■ **WORK TASK**: In the article below about a Scottsdale weapons training facility, how many degrees does the Virtra virtual simulator cover?

Scottsdale facility takes weapons training to the next level

- A Scottsdale weapons training facility is the first in the country to offer private citizens access to the latest virtual technology that is only available to law enforcement and military agencies.

Besides that, the program is a pioneer in the industry, taking weapons training to the next level.

Haley Strategic physically and mentally immerses its trainees in the scenario, and private citizens from all over the country are coming to Scottsdale to attend its D7 program.

It's not just the technology that is cutting edge here. The instructor is as well.

"We wanna know if you can be more adaptive, and take a different approach to your thinking, not just shooting a gun," said Travis Haley.

Haley is well known in the weapons industry. An Iraq War veteran, Marine force reconnaissance special operations, weapons training and law enforcement, CEO. His program focuses on the person before weapon, and uses bio mechanics and neuro-feedback to exercise and train the shooter's brain.

"If you wanna be great, you have to be deliberate," said Haley.
This exercise focuses on timing.

"He's really trying to be in time with what's going on," said Haley. "Specifically, his trigger finger, because he has to have good accountability of that, becausethat's whats sending the projectile into society."

Another focuses on rhythm, using an interactive metronome system. It measures neuro-feedback, show how fast or slow your brain and hand responded.

"What we're really focused on here is are we impulsive?" said Haley. "Being early on the timer or are we really behind. Are we late? And trying to find a balance."

The next exercise focuses on balance, and the last part of the two-day program is when all the fun happens: the tactical and technical part of the training.

"We take all the systems and processes and test it here in the Virtra simulator," said Haley.

"The sign outside says 'Thinkers Before Shooters,'" said Jason Mulcahy, General Manager of Virtra.. "That core philosophy is behind what we do with our simulators. We want judgmental use of force."

Virtra made the 300-degree virtual simulator, which until now was only offered to law enforcement and military agencies. Haley Strategic is the first and only private company they've worked with.

■ **PROVIDED MATERIAL**:

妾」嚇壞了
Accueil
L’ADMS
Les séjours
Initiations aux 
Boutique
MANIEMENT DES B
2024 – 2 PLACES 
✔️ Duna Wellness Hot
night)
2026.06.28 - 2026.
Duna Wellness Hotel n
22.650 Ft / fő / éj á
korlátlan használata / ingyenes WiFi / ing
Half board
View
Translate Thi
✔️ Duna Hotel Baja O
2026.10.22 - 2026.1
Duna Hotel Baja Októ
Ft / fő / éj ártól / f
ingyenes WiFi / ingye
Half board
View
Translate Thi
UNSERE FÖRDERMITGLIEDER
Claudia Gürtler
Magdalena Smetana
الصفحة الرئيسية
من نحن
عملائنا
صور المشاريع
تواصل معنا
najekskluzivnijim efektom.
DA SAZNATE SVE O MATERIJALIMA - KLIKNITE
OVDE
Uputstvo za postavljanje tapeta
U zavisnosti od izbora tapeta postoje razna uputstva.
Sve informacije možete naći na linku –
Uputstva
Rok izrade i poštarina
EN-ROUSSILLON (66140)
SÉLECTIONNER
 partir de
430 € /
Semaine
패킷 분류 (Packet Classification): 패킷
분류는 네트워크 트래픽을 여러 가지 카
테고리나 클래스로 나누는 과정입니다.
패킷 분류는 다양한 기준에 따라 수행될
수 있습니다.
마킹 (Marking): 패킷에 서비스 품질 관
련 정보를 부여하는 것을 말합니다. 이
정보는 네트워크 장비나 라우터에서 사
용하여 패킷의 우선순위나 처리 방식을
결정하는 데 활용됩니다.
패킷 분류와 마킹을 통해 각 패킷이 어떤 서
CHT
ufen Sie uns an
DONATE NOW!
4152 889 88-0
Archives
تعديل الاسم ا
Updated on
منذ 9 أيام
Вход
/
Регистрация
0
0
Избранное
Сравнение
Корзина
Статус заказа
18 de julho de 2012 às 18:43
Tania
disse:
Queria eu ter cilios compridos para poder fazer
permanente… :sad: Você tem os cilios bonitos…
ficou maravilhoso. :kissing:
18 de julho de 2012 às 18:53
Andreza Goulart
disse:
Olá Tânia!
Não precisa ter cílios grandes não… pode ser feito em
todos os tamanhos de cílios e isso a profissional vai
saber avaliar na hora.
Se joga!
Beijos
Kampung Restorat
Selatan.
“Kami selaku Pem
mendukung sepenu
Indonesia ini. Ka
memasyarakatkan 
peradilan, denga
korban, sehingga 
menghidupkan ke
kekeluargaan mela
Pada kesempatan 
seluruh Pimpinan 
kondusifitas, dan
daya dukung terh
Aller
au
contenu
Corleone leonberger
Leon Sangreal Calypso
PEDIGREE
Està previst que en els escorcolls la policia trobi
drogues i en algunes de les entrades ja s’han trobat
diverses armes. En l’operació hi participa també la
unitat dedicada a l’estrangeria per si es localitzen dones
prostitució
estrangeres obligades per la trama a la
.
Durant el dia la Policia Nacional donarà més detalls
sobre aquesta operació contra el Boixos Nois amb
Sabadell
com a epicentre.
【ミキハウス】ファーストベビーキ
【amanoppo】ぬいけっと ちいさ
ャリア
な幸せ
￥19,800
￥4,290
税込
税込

■ **REPLY**: The Virtra simulator is a 300-degree virtual simulator.